About this exercise » Write out the lines below exactly, beginning at the one with "For each pixel u v, give camera depth d (metres)." and stopping after the one with "21 457 5.81"; the pictures are not copied.

Given information »
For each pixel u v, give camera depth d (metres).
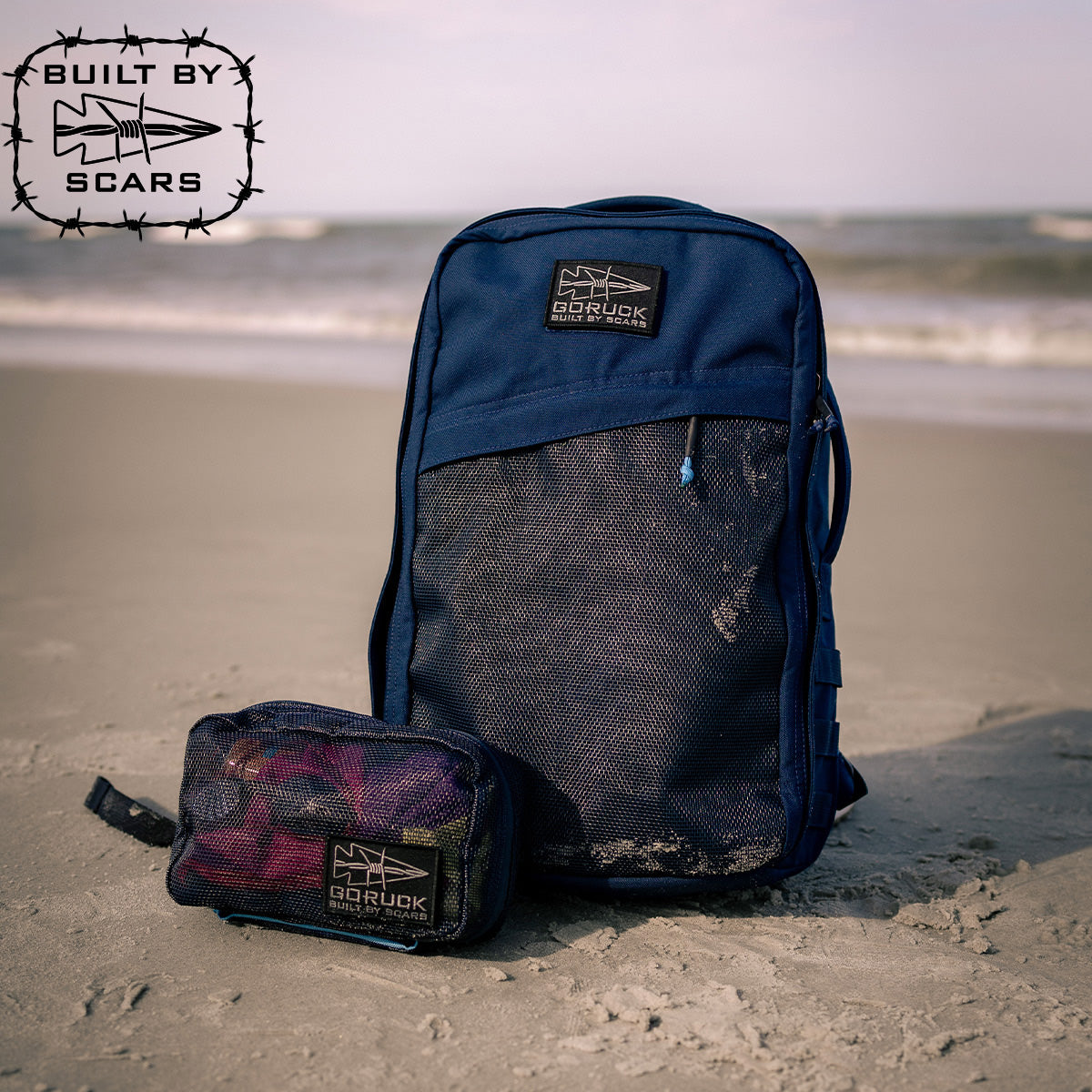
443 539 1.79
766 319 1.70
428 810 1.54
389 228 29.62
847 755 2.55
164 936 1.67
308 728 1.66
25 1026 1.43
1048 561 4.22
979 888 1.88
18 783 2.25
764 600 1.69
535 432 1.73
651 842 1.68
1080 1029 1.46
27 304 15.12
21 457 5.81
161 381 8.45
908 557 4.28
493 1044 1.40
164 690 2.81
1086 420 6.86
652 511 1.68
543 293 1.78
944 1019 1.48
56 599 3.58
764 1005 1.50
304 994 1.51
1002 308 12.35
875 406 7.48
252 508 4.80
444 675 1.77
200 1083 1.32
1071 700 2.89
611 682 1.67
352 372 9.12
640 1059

...

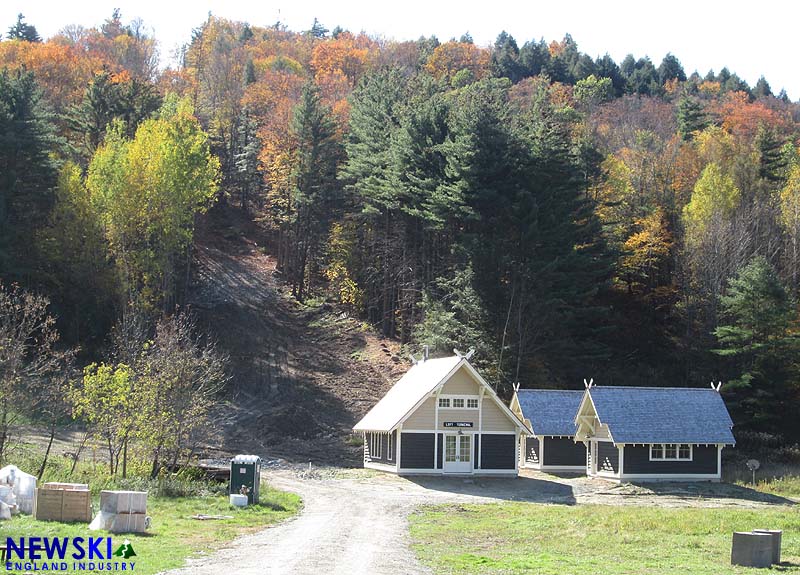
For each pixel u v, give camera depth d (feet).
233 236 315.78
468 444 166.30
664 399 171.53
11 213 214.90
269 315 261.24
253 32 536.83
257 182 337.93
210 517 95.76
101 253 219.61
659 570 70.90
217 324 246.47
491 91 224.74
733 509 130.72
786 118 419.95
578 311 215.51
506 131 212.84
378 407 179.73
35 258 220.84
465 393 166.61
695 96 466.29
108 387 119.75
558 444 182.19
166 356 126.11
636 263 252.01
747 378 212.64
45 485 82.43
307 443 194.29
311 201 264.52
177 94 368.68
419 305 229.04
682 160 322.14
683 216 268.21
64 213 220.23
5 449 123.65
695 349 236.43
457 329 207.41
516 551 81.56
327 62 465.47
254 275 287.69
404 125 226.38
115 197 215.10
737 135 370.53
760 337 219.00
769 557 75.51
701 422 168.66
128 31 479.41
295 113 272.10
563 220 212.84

Your solution »
For each pixel u v, give camera depth d (metres).
443 539 1.79
766 319 1.70
428 810 1.54
389 228 29.62
847 755 2.55
164 936 1.67
308 728 1.66
25 1026 1.43
1048 561 4.22
979 888 1.88
18 783 2.25
764 600 1.69
535 432 1.73
651 842 1.68
1080 1029 1.46
27 304 15.12
21 457 5.81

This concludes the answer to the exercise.